I buckled down and closed my eyes, focusing my will like a laser on that one goal. I don’t know whether it was the sheer intensity of my anxieties or mere luck but somehow I found traction. The world spun. I swapped existences with a surety and ferocity that I had never managed before. And this time my sword made the trip with me.

I knew I was back in the Deeps when my tears went dry and all the warmth sucked out of my body. I couldn’t move right away, between feeling torn up about poor Ellen, and worried about what was going to happen to Urszula. Not to mention, I was freaked about how Karla had reacted to the sight of me. But I needed resolution. I had to find her again, explain myself, apologize for whatever I had done to disappoint her.

No one noticed me lying there among the other dropouts. I finally roused myself, got up and got my bearings. A man was trying to strap on the abandoned wings of the Seraph. All that fine webbing, those guy lines and pulleys, it looked like some impossible machine da Vinci might have sketched.
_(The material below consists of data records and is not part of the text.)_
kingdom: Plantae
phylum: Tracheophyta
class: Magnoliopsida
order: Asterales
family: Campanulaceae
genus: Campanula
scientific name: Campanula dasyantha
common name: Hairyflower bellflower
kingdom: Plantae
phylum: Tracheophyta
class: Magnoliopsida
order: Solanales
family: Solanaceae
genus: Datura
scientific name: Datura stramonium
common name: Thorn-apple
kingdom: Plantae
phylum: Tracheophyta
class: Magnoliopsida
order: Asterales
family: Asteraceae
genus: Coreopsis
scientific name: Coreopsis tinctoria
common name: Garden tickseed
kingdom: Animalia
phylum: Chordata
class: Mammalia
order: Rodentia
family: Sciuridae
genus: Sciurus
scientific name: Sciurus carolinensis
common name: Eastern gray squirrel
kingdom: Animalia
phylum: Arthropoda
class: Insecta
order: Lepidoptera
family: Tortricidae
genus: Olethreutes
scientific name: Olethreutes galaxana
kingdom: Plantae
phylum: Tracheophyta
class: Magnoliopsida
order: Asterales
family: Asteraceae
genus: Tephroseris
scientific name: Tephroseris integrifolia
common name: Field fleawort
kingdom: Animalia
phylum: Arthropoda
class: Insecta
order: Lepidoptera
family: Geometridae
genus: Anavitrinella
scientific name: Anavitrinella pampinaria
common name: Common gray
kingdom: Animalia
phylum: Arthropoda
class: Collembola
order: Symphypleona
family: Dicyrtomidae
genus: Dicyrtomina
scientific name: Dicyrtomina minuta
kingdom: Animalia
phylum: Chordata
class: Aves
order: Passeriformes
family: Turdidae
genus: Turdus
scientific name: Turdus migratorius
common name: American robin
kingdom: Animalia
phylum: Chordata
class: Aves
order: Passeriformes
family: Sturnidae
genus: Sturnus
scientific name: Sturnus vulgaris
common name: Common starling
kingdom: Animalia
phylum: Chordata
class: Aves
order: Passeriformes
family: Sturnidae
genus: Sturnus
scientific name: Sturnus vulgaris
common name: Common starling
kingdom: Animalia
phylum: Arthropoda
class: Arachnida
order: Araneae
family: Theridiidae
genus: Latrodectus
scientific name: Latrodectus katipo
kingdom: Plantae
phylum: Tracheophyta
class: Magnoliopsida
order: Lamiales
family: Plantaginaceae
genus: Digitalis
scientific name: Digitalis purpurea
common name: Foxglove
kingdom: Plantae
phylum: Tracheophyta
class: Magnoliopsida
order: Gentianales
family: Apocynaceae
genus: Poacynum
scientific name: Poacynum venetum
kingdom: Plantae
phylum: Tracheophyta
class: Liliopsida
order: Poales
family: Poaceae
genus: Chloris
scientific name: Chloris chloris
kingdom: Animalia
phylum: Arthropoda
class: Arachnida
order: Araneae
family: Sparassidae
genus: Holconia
Their owner lay shriveled in the dust, though few marchers lingered to gawk at the murdered Seraph. A greater spectacle thundering down from the heights had drawn their attention. The Horus was on the move, creeping slowly but inexorably into the depression.

Most of the horde had rushed up slope to meet it, but a significant minority were content to wait and let it come and take them. A few souls with second thoughts had hightailed it up the other end of the depression, escaping to the plateau. These late-blooming infidels would be welcomed I’m sure by Lady An.

I wheeled around looking for Karla. I found Olivier first, his shredded body leaned up against his precious ‘egg,’ its surface etched with hexagonal facets that seemed sharper now, better defined. It seemed to be pulsing.

Brian, his legs shattered legs, lay beside him. His eyes were closed and he was singing or praying softly under his breath. Karla and some other woman, their backs to me, stood arm in arm watching the Horus slide down the hillside. At its current rate of creep, it wouldn’t be long before it reached us.

Brian’s eyes popped open as I approached. “You brought metal,” he said. “How?”

“I don’t know. It was just something I had with me.”

“That’s not ordinary steel,” said Olivier. “Can’t be.”

“Whatever, guys. It’s just a sword. Didn’t do shit for me over there.”